Antibodies in Practice: Proper Controls

Proper Controls

The use of proper controls will help eliminate any false positive and false negative results and will enable better interpretation of the experimental data. The key to proving antibody specificity is often the correct use of controls. They will also be invaluable in troubleshooting throughout the experimental design process. Here are some considerations:

  • Whenever possible, both negative and positive controls should be included in an assay.
  • A positive control sample may be any tissue, cell line, or purified protein that is known to contain the antigen of interest, and has been previously demonstrated to be positive by a reliable method.
  • A negative control sample is one that is known to be devoid of the antigen of interest. A cell line or tissue that is known not to express the protein of interest is a better negative control.
  • In addition to sample controls, one should also use reagent controls.
  • Remember to change only one experimental variable at a time.
  • One should run separate controls for primary and secondary antibodies.
  • Because antibodies from different animal bleeds or purification batches may have significantly different titer values, each new batch of antibody must be validated, and conditions optimized before use in an existing assay.

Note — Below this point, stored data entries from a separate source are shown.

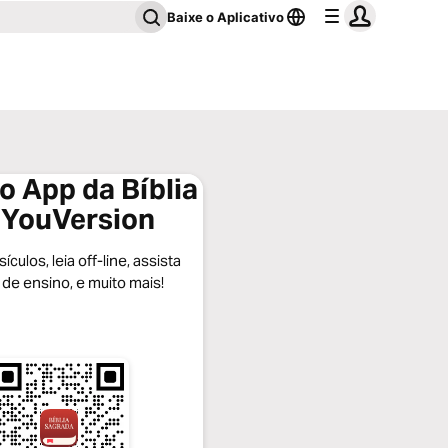
Baixe o Aplicativo
o App da Bíblia
 YouVersion
ículos, leia off-line, assista
 de ensino, e muito mais!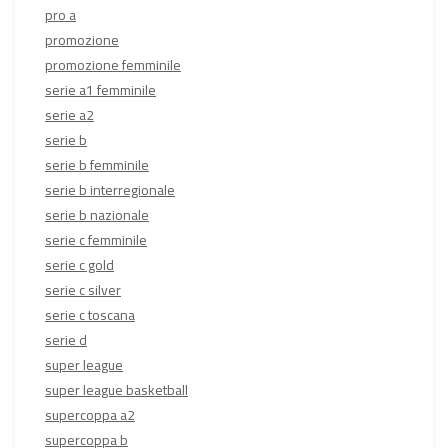
pro a
promozione
promozione femminile
serie a1 femminile
serie a2
serie b
serie b femminile
serie b interregionale
serie b nazionale
serie c femminile
serie c gold
serie c silver
serie c toscana
serie d
super league
super league basketball
supercoppa a2
supercoppa b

It should also be noted that an integral part of good laboratory practice is to keep complete documentation of all dilutions, diluents, incubation times, lot numbers, preparation dates of all reagents, and procedural steps. This information is highly valuable in efficient assay development.

Isotype controls are used to validate that the primary antibody binding is specific and does not result from background signal due to immunoglobulins binding nonspecifically. Typically, an isotype control is matched to the host species and isotype of the specific primary antibody. For example, IgG2a type antibodies raised in mice can bind strongly to some human leukocytes. Hence, a mouse IgG2a isotype control should be used when analyzing human cells and tissues. Isotype controls are most commonly used in immunoprecipitation, flow cytometry, and immunohistochemistry. In many flow cytometry applications, directly labeled primary antibodies are used. Here, it is important to use the isotype control that is conjugated to the same fluorochrome or label as the primary antibody.